The Executive complains, and not without reason, about the risks for our country of casting shadows of doubt on the use of funds. If the message reaches Europe and Europeans that we are using everyone’s tax money without control and for projects that do not meet the defined objectives, the reason will be given to those countries that from the first moment were reticent with aid to the countries of the South, with joint debt issues…
which is very dangerous because the EU can cut off the tap of the current funds and cause serious damage not only to the Government, but to the autonomies, the city councils, the Spanish economy and the citizenry as a whole.
Even from Vox it was recommended last Friday to the president of the PP, Pablo Casado, to be “careful” of “not exaggerating criticism of the Government of Pedro Sánchez abroad because that can end up deteriorating the image of the whole of Spain.” Although it is true that Vox is not interested in criticizing the control of the funds, because it was thanks to its parliamentary support that the PSOE managed to carry out the decree law for the management of the funds.
This argument of not spoiling the external image of Spain, to which the Government clings to try to cover the mouth –with little success, by the way– of the PP, it does not justify an arbitrary distribution of funds, nor their diversion to uses that have nothing to do with the objectives designed by Europe. And this, the misuse of funds, is precisely one of the risks that economists and institutions both inside and outside our borders fear the most. If we waste aid on unproductive things, as we are seeing in some cases, we will give the economy a momentary boost and nothing more. And what we need is to lay the foundations to guarantee cleaner and more sustainable future growth.
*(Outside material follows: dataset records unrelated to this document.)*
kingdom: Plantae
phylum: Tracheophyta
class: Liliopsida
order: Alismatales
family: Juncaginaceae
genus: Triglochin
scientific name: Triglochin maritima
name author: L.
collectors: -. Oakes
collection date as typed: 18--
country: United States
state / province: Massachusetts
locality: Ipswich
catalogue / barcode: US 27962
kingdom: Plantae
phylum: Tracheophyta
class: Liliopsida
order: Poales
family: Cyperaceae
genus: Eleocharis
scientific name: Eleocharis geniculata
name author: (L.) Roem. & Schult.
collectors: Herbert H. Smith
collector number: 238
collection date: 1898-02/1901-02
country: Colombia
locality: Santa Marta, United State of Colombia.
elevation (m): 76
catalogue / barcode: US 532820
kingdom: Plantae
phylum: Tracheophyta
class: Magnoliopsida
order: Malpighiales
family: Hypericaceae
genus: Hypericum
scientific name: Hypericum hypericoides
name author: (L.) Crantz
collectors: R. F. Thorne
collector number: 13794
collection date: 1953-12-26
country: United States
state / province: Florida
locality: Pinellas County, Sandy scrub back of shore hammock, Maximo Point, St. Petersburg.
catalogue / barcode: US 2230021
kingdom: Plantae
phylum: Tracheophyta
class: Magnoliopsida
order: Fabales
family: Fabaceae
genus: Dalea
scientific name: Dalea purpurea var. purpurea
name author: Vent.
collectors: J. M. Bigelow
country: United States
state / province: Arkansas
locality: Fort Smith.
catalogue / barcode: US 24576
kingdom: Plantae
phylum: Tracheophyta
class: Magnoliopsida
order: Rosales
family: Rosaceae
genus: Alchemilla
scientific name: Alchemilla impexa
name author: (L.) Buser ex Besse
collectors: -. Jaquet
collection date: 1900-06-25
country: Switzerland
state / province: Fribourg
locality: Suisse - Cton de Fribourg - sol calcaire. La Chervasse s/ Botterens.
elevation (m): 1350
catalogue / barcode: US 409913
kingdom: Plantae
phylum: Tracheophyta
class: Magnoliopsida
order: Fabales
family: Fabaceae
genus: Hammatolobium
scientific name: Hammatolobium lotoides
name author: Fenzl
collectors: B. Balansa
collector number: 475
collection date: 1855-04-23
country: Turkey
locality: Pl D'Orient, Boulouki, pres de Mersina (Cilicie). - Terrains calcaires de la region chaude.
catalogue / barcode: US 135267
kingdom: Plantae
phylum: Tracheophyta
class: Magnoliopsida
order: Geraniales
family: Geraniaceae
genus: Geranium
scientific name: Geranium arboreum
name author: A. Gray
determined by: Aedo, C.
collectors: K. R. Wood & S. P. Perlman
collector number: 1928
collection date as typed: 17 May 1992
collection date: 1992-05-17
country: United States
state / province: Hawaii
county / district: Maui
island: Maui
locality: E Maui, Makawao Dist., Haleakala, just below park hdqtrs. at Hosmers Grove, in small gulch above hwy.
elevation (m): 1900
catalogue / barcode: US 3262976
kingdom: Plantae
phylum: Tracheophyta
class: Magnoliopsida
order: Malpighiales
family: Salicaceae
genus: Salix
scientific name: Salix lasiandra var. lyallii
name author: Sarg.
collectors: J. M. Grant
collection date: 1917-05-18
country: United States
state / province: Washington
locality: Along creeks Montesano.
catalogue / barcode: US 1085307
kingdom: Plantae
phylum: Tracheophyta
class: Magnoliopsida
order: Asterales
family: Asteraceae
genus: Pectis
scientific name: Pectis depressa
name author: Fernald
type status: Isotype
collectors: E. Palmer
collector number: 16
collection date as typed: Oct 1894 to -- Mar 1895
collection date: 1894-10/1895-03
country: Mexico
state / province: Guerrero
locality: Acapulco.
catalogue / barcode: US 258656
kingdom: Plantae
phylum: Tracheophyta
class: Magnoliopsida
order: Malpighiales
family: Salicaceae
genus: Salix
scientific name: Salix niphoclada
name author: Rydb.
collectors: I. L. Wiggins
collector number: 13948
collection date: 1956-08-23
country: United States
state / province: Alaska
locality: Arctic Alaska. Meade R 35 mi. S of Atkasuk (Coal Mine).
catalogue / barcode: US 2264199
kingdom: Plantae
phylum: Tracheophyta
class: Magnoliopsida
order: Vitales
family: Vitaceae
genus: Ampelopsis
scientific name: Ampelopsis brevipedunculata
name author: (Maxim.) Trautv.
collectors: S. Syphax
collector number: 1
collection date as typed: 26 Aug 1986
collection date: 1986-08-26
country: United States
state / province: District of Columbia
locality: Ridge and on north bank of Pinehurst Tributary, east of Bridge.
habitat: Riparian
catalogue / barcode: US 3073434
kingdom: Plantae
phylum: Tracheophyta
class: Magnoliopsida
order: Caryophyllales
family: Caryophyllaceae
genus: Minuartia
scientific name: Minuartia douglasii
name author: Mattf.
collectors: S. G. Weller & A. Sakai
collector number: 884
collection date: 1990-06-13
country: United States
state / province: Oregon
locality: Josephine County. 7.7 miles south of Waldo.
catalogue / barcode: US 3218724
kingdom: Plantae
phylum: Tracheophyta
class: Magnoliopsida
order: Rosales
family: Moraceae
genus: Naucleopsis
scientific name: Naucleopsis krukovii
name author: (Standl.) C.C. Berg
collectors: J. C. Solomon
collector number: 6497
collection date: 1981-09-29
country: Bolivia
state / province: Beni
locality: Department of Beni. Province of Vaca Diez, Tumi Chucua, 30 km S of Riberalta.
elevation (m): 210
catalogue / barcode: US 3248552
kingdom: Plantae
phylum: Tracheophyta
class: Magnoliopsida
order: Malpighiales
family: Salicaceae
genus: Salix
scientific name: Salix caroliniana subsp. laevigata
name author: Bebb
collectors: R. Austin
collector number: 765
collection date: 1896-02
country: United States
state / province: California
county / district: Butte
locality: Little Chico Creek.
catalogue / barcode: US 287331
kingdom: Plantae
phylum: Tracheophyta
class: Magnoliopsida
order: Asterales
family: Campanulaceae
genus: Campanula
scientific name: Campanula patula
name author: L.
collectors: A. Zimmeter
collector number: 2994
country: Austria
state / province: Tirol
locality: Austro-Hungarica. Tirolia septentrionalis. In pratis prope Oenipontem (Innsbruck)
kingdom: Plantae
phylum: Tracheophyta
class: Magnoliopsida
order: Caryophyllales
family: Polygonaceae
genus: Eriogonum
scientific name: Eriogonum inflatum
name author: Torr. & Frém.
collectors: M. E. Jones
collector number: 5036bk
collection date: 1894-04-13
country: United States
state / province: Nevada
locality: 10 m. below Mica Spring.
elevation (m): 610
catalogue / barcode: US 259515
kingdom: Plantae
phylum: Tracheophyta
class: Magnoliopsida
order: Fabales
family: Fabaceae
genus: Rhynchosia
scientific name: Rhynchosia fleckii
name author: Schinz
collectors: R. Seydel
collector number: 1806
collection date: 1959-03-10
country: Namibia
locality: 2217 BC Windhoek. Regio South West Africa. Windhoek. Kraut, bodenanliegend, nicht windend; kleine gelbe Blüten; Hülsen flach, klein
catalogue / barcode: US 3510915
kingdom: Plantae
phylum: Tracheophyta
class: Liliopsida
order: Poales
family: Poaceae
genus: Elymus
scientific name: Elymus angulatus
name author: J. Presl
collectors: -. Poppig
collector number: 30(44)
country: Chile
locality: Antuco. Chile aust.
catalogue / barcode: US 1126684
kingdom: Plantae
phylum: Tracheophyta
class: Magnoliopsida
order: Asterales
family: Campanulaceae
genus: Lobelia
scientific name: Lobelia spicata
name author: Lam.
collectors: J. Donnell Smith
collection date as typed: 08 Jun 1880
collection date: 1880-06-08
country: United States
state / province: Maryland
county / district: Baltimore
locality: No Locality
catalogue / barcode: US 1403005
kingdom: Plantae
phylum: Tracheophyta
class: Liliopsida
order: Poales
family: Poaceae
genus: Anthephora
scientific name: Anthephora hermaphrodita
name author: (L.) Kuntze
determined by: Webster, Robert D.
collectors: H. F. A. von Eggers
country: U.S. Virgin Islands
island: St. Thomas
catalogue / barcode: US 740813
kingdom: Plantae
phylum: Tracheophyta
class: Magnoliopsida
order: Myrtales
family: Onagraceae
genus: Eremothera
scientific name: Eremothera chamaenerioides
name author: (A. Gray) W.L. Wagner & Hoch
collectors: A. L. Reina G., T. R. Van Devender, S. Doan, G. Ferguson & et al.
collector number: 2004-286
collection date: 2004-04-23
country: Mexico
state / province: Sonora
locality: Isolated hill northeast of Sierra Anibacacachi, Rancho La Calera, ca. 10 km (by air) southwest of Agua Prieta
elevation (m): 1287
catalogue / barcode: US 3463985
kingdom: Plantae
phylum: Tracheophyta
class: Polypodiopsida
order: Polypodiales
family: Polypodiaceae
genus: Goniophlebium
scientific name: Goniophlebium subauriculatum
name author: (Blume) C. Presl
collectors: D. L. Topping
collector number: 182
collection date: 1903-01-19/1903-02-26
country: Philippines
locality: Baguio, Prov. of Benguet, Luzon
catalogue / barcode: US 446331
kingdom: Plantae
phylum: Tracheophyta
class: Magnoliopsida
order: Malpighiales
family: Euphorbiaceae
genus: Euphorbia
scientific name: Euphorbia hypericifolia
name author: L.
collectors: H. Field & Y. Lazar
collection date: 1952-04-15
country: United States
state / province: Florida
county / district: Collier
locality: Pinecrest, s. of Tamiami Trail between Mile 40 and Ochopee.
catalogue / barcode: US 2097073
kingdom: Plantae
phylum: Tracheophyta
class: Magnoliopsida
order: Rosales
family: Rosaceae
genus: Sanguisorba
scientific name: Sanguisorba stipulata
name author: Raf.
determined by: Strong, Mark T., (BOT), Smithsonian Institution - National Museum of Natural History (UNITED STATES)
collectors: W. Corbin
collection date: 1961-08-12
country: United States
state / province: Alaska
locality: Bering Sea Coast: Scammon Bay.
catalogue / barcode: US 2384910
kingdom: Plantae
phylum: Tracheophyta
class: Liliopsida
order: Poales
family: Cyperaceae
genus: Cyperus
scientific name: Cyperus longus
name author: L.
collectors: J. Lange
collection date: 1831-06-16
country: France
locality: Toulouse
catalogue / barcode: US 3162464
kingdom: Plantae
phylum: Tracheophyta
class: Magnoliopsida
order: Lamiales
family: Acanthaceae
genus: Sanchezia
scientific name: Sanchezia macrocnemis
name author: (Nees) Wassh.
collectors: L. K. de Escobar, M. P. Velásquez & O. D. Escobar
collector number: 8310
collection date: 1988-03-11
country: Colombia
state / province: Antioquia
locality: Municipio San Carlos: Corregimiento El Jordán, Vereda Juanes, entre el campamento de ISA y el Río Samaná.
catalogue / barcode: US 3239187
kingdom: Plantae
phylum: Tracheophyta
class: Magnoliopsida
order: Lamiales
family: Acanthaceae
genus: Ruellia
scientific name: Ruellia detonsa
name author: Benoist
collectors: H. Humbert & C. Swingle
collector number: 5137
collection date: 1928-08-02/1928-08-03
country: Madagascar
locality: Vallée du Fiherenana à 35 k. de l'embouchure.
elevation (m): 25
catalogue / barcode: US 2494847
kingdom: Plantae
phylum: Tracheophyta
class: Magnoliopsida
The truth is that the Spanish Government, unlike other European executives, such as the Italian or the Portuguese, have left the control over the distribution of funds in political hands –fundamentally theirs, with the creation of an interministerial commission–, and on the execution, thus sowing a sea of doubts and giving rise to criticism from the opposition. What’s more, In Spain we have bad experiences with plans to boost the economy. Plan E launched by the Zapatero government in 2010, with 13,000 million euros of public investment, had little result in terms of GDP and employment. According to an analysis by the Bank of Spain, published a decade later, for every million euros invested, barely six jobs were created. Most were improvised projects: paving streets, changing pavements, building sports centers, gardens… The money had to be spent quickly. And it was spent, and the temporary jobs that were created were destroyed, and we all had the feeling that money had been wasted that we then had to pay for with tax increases and social cuts. The fear that history will repeat itself is still there. It’s not about spending fast, but about spending well.
Perhaps it is not too late to resort to independent entities that at least control the execution of the funds, and thus eliminate suspicions.
The high cost of the jobs created
Each job created in Spain by Zapatero’s Plan E cost 160,000 euros, according to a report made by the BdE a decade after its approval. Obama’s recovery program generated up to 3.8 jobs for every $10,000 invested. We did something wrong in Spain.